Si le Forum des partenaires est appelé à jouer un rôle de gouvernance important aux Îles, à l’instar de la défunte CRÉ dans la région, il faudrait non seulement circonscrire ce rôle pour lui accorder une légitimité politique mais en identifier les porte-paroles et, surtout, assurer la tenue de rencontres publiques permettant à la population de comprendre qui dit quoi au nom de qui. Cela est d’autant plus capital qu’un appel est lancé aux instances politiques provinciales et fédérales au nom de la communauté. Quant à la révision du modèle de desserte aérienne évoqué, on n’en sait guère plus.
Une intervention gouvernementale ?
Il est peu probable que le gouvernement fédéral n’intervienne de quelque façon que ce soit dans la desserte aérienne. Les demandes ont été nombreuses depuis 25 ans et les réponses invariablement négatives. S’il est un aspect où il doit cependant agir, c’est dans la mise aux normes des équipements de l’aéroport et l’allongement de la piste. Or, à 5 mois des élections fédérales, la municipalité n’a toujours pas réitéré formellement, par voie de résolution, sa demande pour l’allongement de la piste.
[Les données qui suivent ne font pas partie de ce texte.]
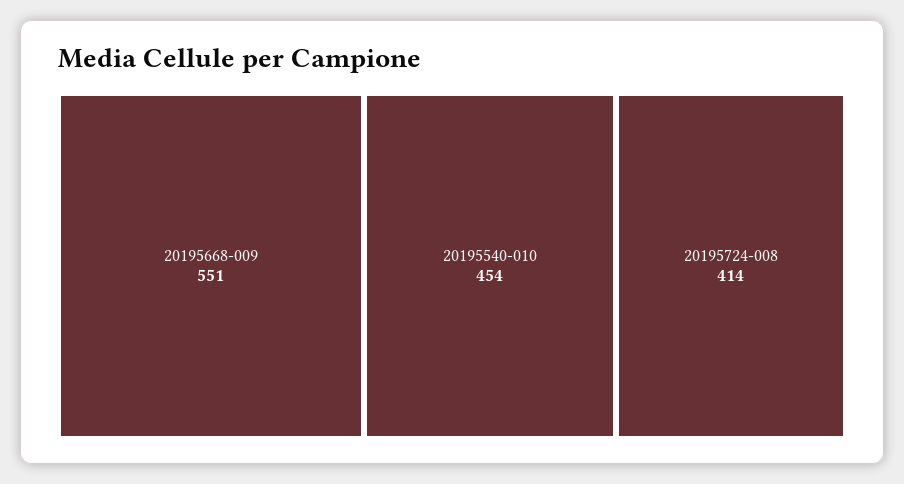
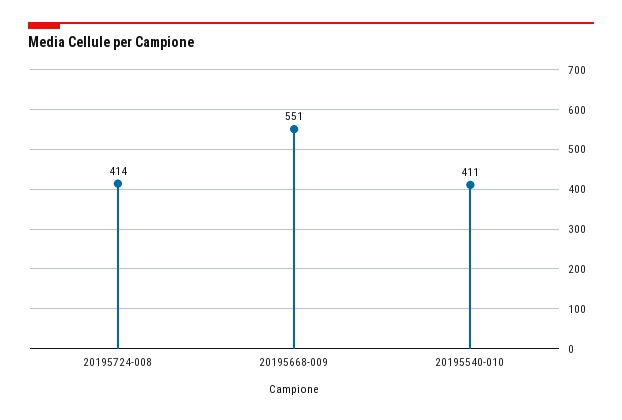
  {
    "20195668-009": 551,
-   "20195540-010": 454,
+   "20195540-010": 411,
    "20195724-008": 414
  }

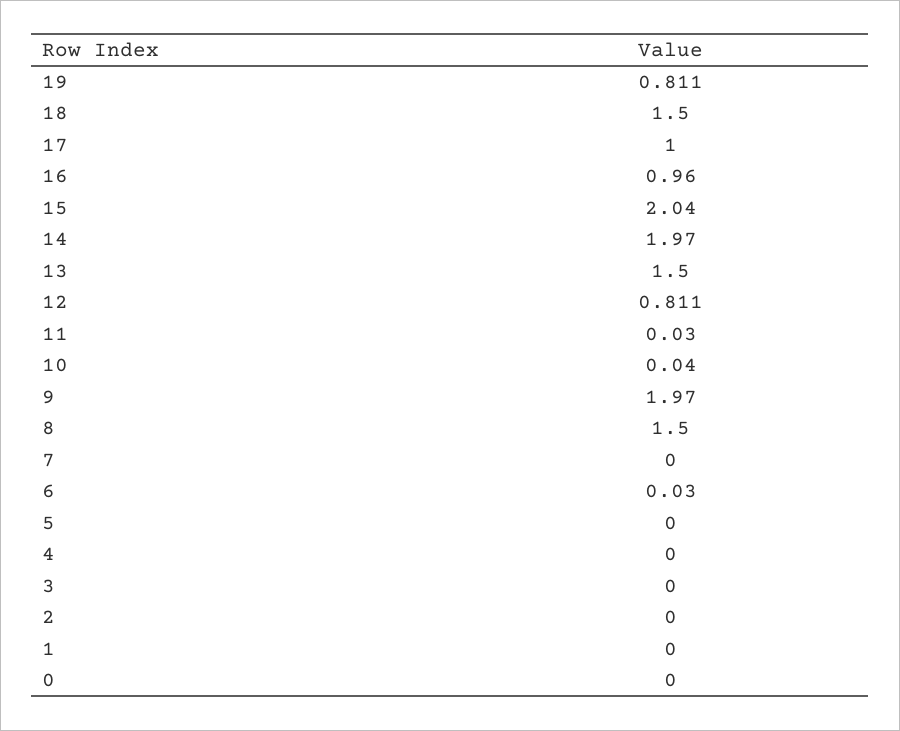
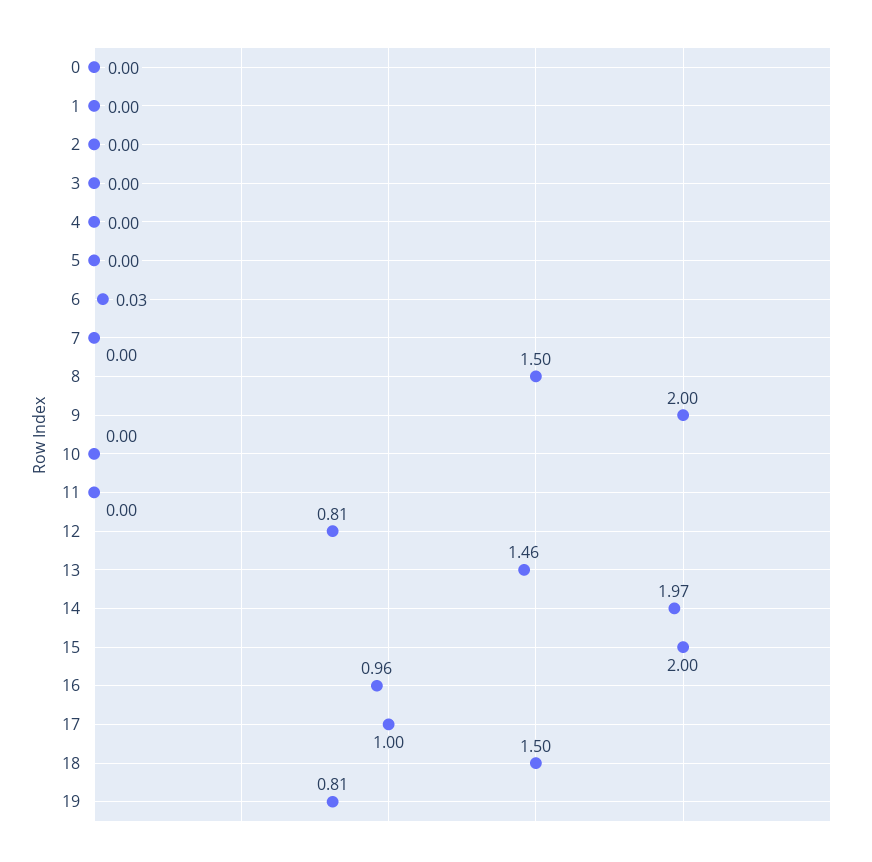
  {
    "19": 0.811,
    "18": 1.5,
    "17": 1,
    "16": 0.96,
-   "15": 2.04,
+   "15": 2,
    "14": 1.97,
-   "13": 1.5,
+   "13": 1.46,
    "12": 0.811,
-   "11": 0.03,
+   "11": 0,
-   "10": 0.04,
+   "10": 0,
-   "9": 1.97,
+   "9": 2,
    "8": 1.5,
    "7": 0,
    "6": 0.03,
    "5": 0,
    "4": 0,
    "3": 0,
    "2": 0,
    "1": 0,
    "0": 0
  }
L’occasion est pourtant belle alors que le budget fédéral du mois dernier prévoit un montant de 204 millions $ pour l’amélioration des aéroports fédéraux.
Quant au gouvernement Couillard, les signaux ne sont guère plus encourageants. Ce gouvernement apparaît viscéralement non-interventionniste en matière économique, comme le démontre son empressement à sabrer les structures, les programmes et les budgets en développement régional, pour mieux diminuer la taille de l’État. Il a notamment commencé à réduire en douce le Programme de réduction des tarifs aériens, éliminant le montant forfaitaire de 200$ versé aux Madelinots pour un déplacement hors Québec. Les leaders du milieu n’ont d’ailleurs pas réagi à cette coupure, comme dans la plupart des décisions rendues par le gouvernement qui désavantagent la région en matière de développement ou de gouvernance. D’autre part, Pascan a sollicité sans succès le soutien de Québec depuis un an.
La tenue d’un débat public sur le transport aérien aux Îles et la remise sur pied du comité de transport aérien régional par Québec constituent les premières étapes à franchir afin d’envisager des pistes de solutions.